Utility of four sarcopenia criteria for the prediction of falls-related hospitalization in older Australian women
Marc Sim, Edith Cowan UniversityFollow
R. L. Prince
D. A. Inderjeeth
R. J. Woodman
Jonathan M. Hodgson, Edith Cowan UniversityFollow
Joshua R. Lewis, Edith Cowan UniversityFollow
School of Medical and Health Sciences
Numerous sarcopenia definitions are not associated with increased falls-related hospitalization risk over 5 years to 9.5 years in older community-dwelling Australian women. Measures of muscle strength and physical function, but not appendicular lean mass (measured by dual-energy X-ray absorptiometry) may help discriminate the risk of falls-related hospitalization.
The aim of this prospective, population-based cohort study of 903 Caucasian-Australian women (mean age 79.9 ± 2.6 years) was to compare the clinical utility of four sarcopenia definitions for the prediction of falls-related hospitalization over 9.5 years.
The four definitions were the United States Foundation for the National Institutes of Health (FNIH), the European Working Group on Sarcopenia in Older People (EWGSOP), and modified FNIH (AUS-POPF) and EWGSOP (AUS-POPE) definitions using Australian population-specific cut points (< 2 SD below the mean of young healthy Australian women). Components of sarcopenia including muscle strength, physical function, and appendicular lean mass (ALM) were quantified using hand grip strength, timed-up-and-go (TUG), and dual-energy X-ray absorptiometry (DXA), respectively. Incident 9.5-year falls-related hospitalization were captured by linked data.
Baseline prevalence of sarcopenia according to FNIH (9.4%), EWGSOP (24.1%), AUS-POPF (12.0%), and AUS-POPE (10.7%) differed substantially. Sarcopenia did not increase the relative hazard ratio (HR) for falls-related hospitalization before or after adjustment for age (aHR): FNIH aHR 1.00 95%CI (0.69–1.47), EWGSOP aHR 1.20 95%CI (0.93–1.54), AUS-POPF aHR 0.96 95%CI (0.68–1.35), and AUS-POPE aHR 1.33 95%CI (0.94–1.88). When examining individual components of sarcopenia, only muscle strength and physical function but not ALM (adjusted for height2 or BMI) were associated with falls-related hospitalization.
Current definitions of sarcopenia were not associated with falls-related hospitalization risk in this cohort of community-dwelling older Australian women. Finally, measures of muscle strength and physical function, but not ALM (measured by DXA) may help discriminate the risk of falls-related hospitalization.

> Assigned task: Please state how many women took part in the sarcopenia study's cohort.

> Data provided:
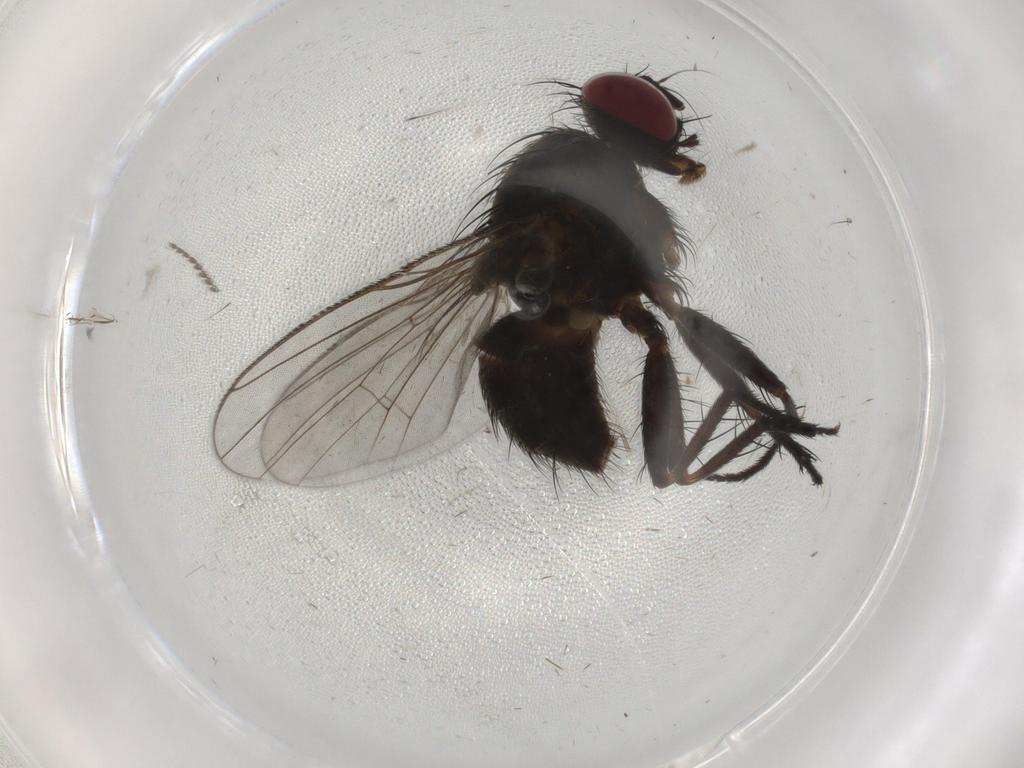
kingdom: Animalia
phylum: Arthropoda
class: Insecta
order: Diptera
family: Muscidae
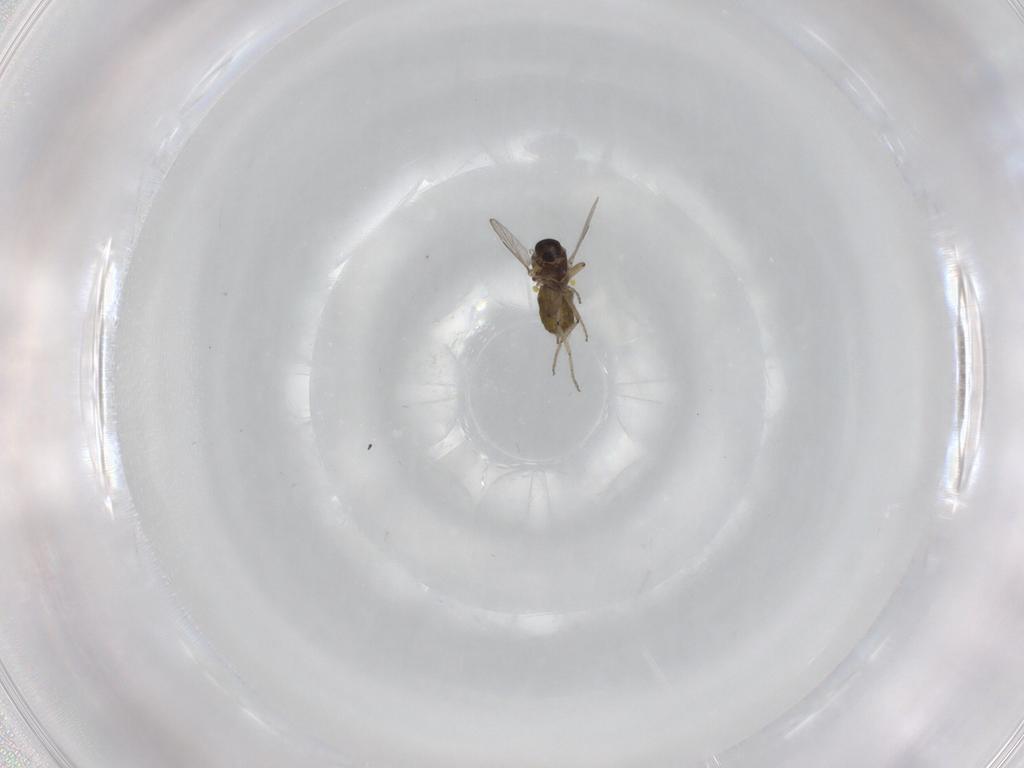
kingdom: Animalia
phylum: Arthropoda
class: Insecta
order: Diptera
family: Ceratopogonidae
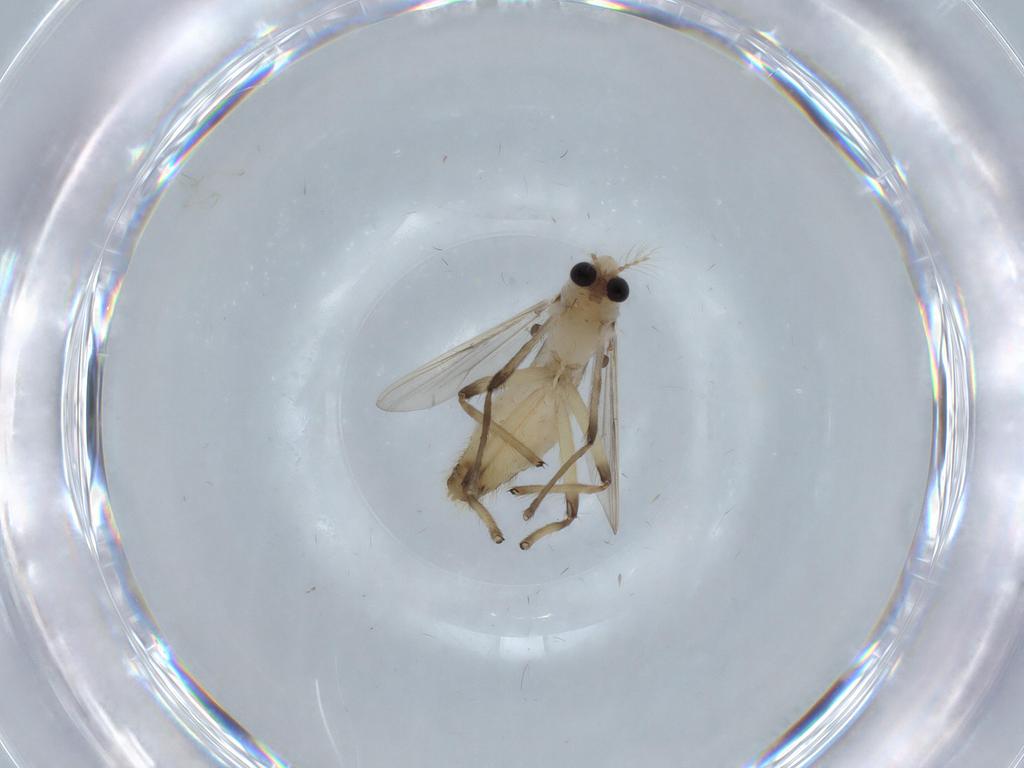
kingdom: Animalia
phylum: Arthropoda
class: Insecta
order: Diptera
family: Chironomidae
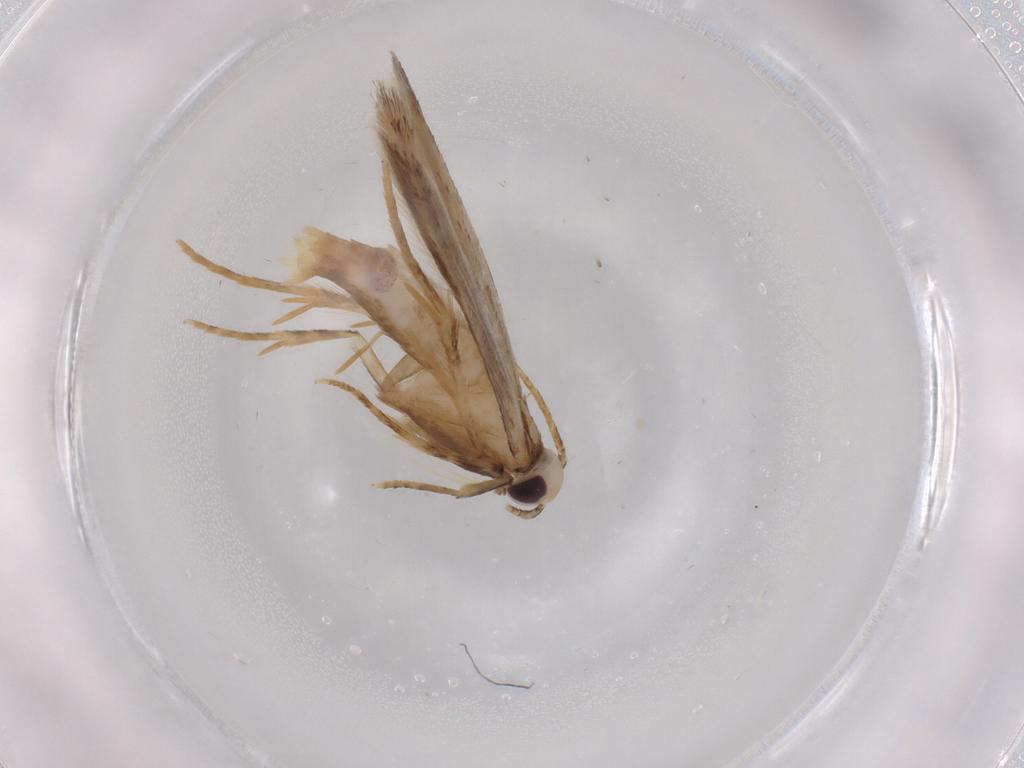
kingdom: Animalia
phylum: Arthropoda
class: Insecta
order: Lepidoptera
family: Coleophoridae
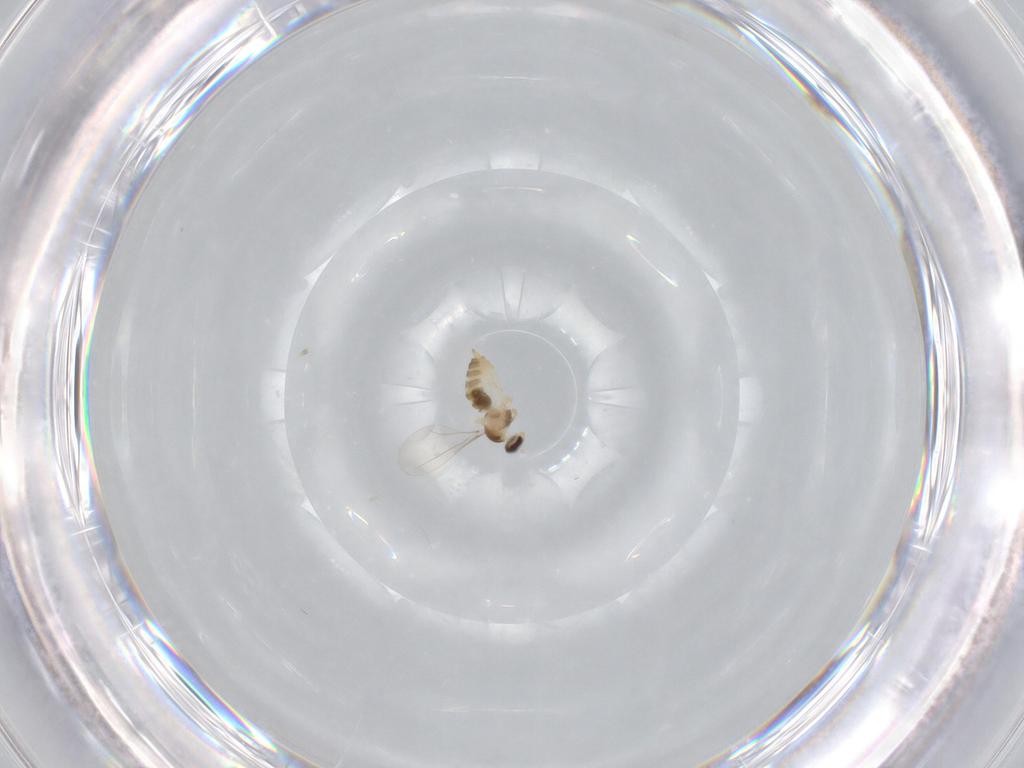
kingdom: Animalia
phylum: Arthropoda
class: Insecta
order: Diptera
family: Cecidomyiidae
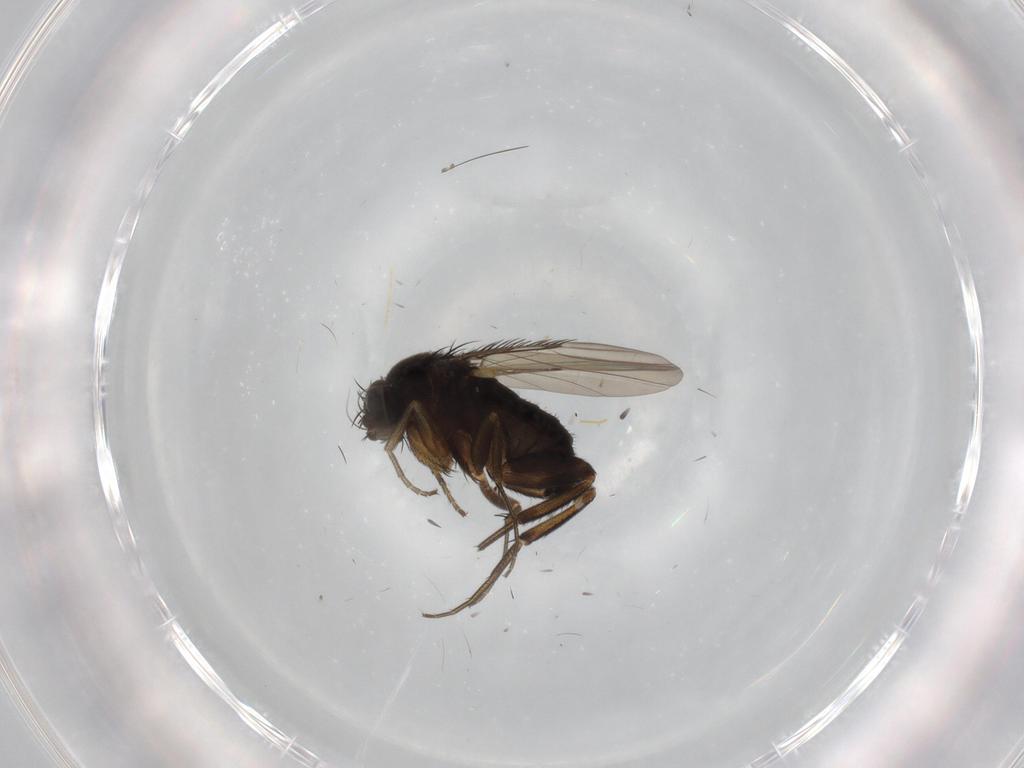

> Task solution: 903 Caucasian-Australian women.